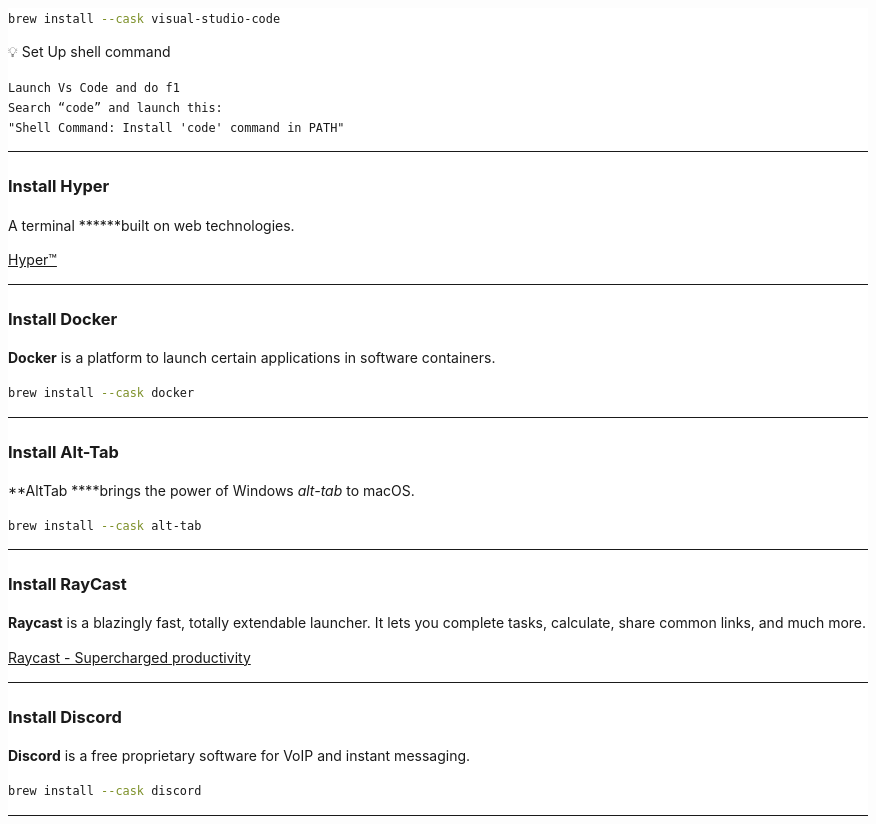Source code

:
 ```bash
brew install --cask visual-studio-code
```

<aside>
💡 Set Up shell command

```
Launch Vs Code and do f1
Search “code” and launch this:
"Shell Command: Install 'code' command in PATH"
```

</aside>

---

### Install Hyper

A terminal ******built on web technologies.

[Hyper™](https://hyper.is/)

---

### Install Docker

**Docker** is a platform to launch certain applications in software containers.

```bash
brew install --cask docker
```

---

### Install Alt-Tab

**AltTab ****brings the power of Windows *alt-tab* to macOS.

```bash
brew install --cask alt-tab
```

---

### Install RayCast

**Raycast** is a blazingly fast, totally extendable launcher. It lets you complete tasks, calculate, share common links, and much more.

[Raycast - Supercharged productivity](https://www.raycast.com/)

---

### Install Discord

**Discord** is a free proprietary software for VoIP and instant messaging.

```bash
brew install --cask discord
```

---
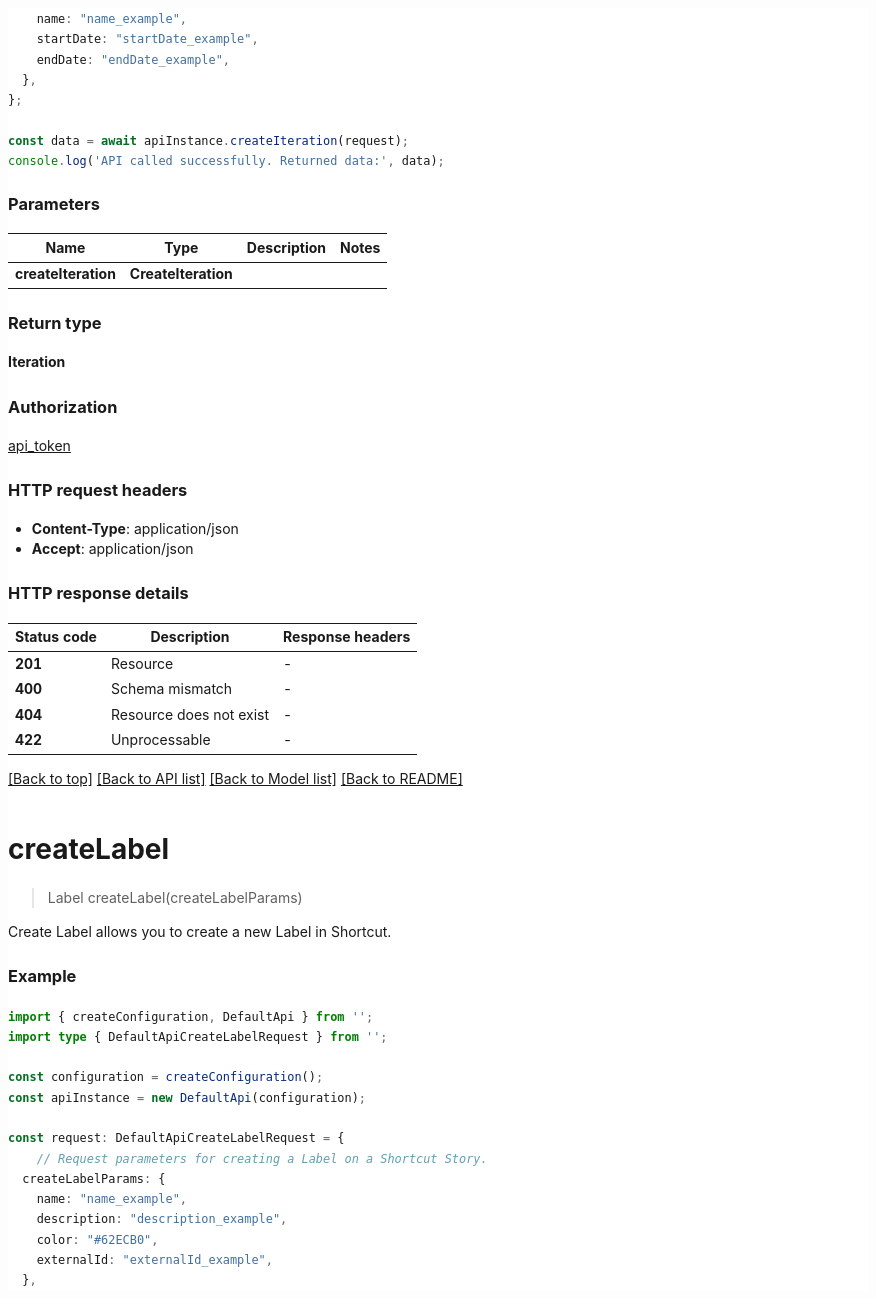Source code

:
 ```typescript
    name: "name_example",
    startDate: "startDate_example",
    endDate: "endDate_example",
  },
};

const data = await apiInstance.createIteration(request);
console.log('API called successfully. Returned data:', data);
```


### Parameters

Name | Type | Description  | Notes
------------- | ------------- | ------------- | -------------
 **createIteration** | **CreateIteration**|  |


### Return type

**Iteration**

### Authorization

[api_token](README.md#api_token)

### HTTP request headers

 - **Content-Type**: application/json
 - **Accept**: application/json


### HTTP response details
| Status code | Description | Response headers |
|-------------|-------------|------------------|
**201** | Resource |  -  |
**400** | Schema mismatch |  -  |
**404** | Resource does not exist |  -  |
**422** | Unprocessable |  -  |

[[Back to top]](#) [[Back to API list]](README.md#documentation-for-api-endpoints) [[Back to Model list]](README.md#documentation-for-models) [[Back to README]](README.md)

# **createLabel**
> Label createLabel(createLabelParams)

Create Label allows you to create a new Label in Shortcut.

### Example


```typescript
import { createConfiguration, DefaultApi } from '';
import type { DefaultApiCreateLabelRequest } from '';

const configuration = createConfiguration();
const apiInstance = new DefaultApi(configuration);

const request: DefaultApiCreateLabelRequest = {
    // Request parameters for creating a Label on a Shortcut Story.
  createLabelParams: {
    name: "name_example",
    description: "description_example",
    color: "#62ECB0",
    externalId: "externalId_example",
  },
```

- - - -

*Problem requirements:* In the material above, each line with the word "json" should be copied.

*Result:*
 - **Content-Type**: application/json
 - **Accept**: application/json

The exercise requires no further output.